# Second order passive low pass filter design

#### Ian0

Joined Aug 7, 2020
6,983
Handbook of Filter Synthesis
Anatol I. Zverev
ISBN 10: 0471749427ISBN 13: 9780471749424

It consists of nothing more than the tables, and graphs of impulse responses. It tells you nothing about filter design.
Its the sort of book that you look at in the library, take a copy of the table that you need and put back!
There are much better books about filter design.
Analog Filter Design by van Valkenburg often gets recommended on this forum (usually by @Papabravo )
but no matter how much you read, you are not going to design the filter you want using a smaller value of inductance. Unless you take note of the experts’ comments you will be stuck at the same stage of your design in a year’s time.

#### pinkyponky

Joined Nov 28, 2019
318
$$L_1 = \frac{k R_l}{2\pi f}$$
where k is the coefficient you have read from the table, f is the cutoff frequency, and Rl is the load impedance.
Same for the capacitor
$$C_1 = \frac{k}{2\pi fR_l}$$
The above L and C formulas are assumed from the below image which is from the Handbook of Filter Synthesis.

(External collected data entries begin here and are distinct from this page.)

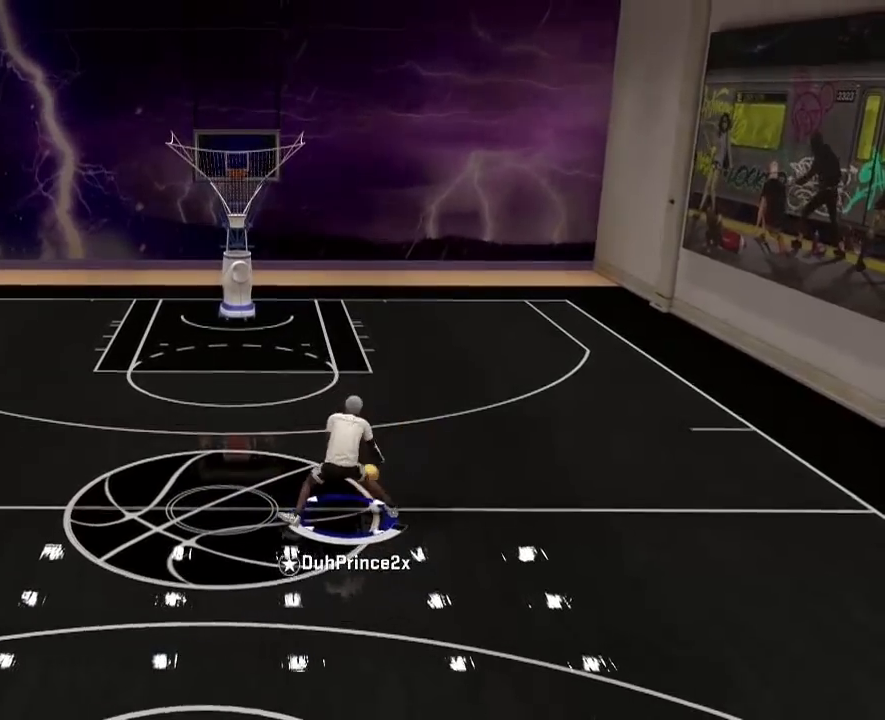
{"buttons": [], "left_stick": "down-right", "right_stick": "center", "events": [[166, "SQUARE", "down"], [166, "left_stick", "up-right"], [233, "R2", "up"], [233, "SQUARE", "up"], [233, "left_stick", "down-right"]]}
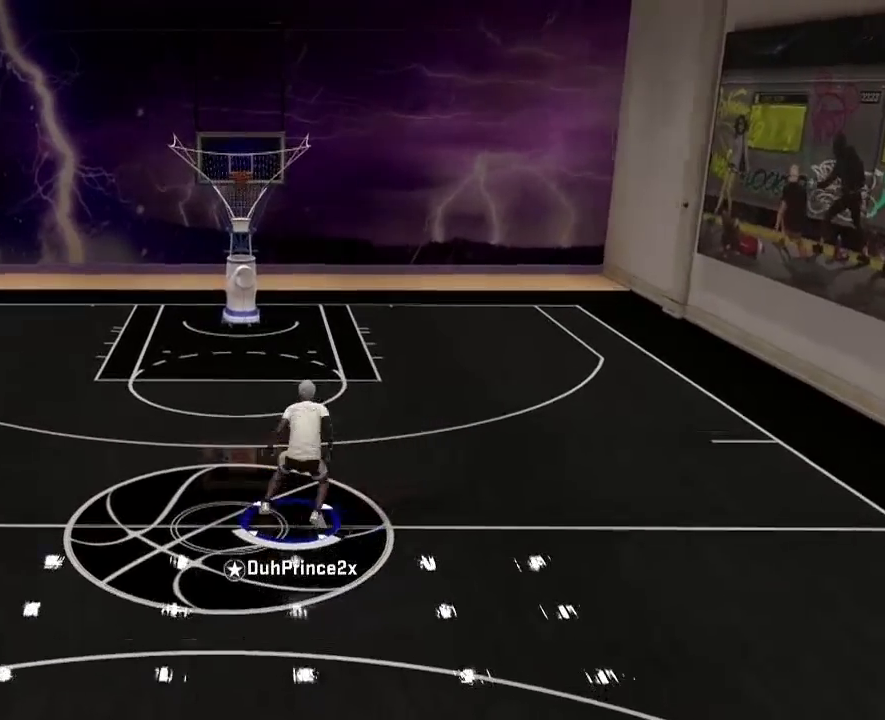
{"buttons": ["R2"], "left_stick": "up-left", "right_stick": "center", "events": [[133, "left_stick", "center"], [267, "R2", "down"], [367, "left_stick", "up-left"]]}
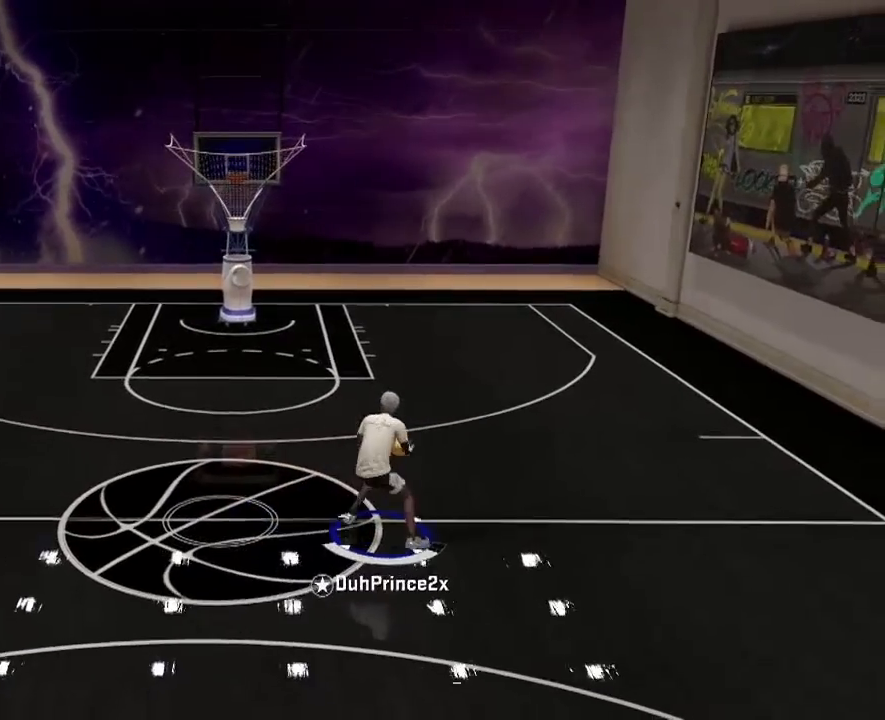
{"buttons": [], "left_stick": "center", "right_stick": "center", "events": [[400, "R2", "up"], [500, "left_stick", "center"]]}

Here, I have some questions on above formulas.

How you add 'K' as a coefficient in the above formals. And also how you consider Rr as a Load resistance?.
In the book stated that the ratio of the source to load impedance (Rs/Rl), but you posted reverse as (Rl/Rs), why?

Just want to understand.

#### Attachments

• 179.4 KB Views: 3
Last edited:

#### Ian0

Joined Aug 7, 2020
6,983
The coefficients are the value in Farad or Henry which would be required for a filter with 1Ω load and a cutoff frequency of 1 rad/s

So, divide by the frequency in rad/s (which is 2πf)
Then multiply inductors by the load resistance or divide capacitors by the load resistance.
That produces the formula I gave you.
The load resistor goes between the output terminal and 0V
The source resistance goes in series with the input terminal.
Generally the source resistance is zero.

#### pinkyponky

Joined Nov 28, 2019
318
The coefficients are the value in Farad or Henry which would be required for a filter with 1Ω load and a cutoff frequency of 1 rad/s

So, divide by the frequency in rad/s (which is 2πf)
Then multiply inductors by the load resistance or divide capacitors by the load resistance.
That produces the formula I gave you.
The load resistor goes between the output terminal and 0V
The source resistance goes in series with the input terminal.
Generally the source resistance is zero.
Why the coefficient value is only multiplying in both equation?. why can't it divide?.
Why can't we consider Rr as a Source resistance why Load resistance?.
Why K is missing in the formula in the page which I have attached in the post #222?.
In the book stated that the ratio of the source to load impedance (Rs/Rl), but you posted reverse as (Rl/Rs), why?

#### Ian0

Joined Aug 7, 2020
6,983
Why the coefficient value is only multiplying in both equation?. why can't it divide?.
Why can't we consider Rr as a Source resistance why Load resistance?.
Why K is missing in the formula in the page which I have attached in the post #222?.
In the book stated that the ratio of the source to load impedance (Rs/Rl), but you posted reverse as (Rl/Rs), why?
It’s a long time since I used the tables, but I think high-pass designs divide.
Not sure I know what you mean about source and load resistance.
In the text he says that you work out a “base” capacitance and inductance value, and then multiply that by the coefficients.
He refers to working out the base value as “denormalising” the filter. A “normalised” filter is one with a 1Ω load resistance and a cutoff frequency of 1 rad/s.
The Rs/Rl is used the other way round if it is a current-fed filter, that is the parallel component comes first - a π-section filter rather than a T-section filter if it were third order.

#### BobTPH

Joined Jun 5, 2013
6,293
Hi Bob,

I gave the full details such as input resistance, load resistance, application of the filter circuit design, and also I have derive the transfer function. I struck here that reduce the inductance value.
Let’s say I gave all the same specifications for my car except the size of the fuel tank. Then the car can be made easily. You did exactly the same thing with your filter. There is nothing wrong with your specifications until you get to the size of the inductor.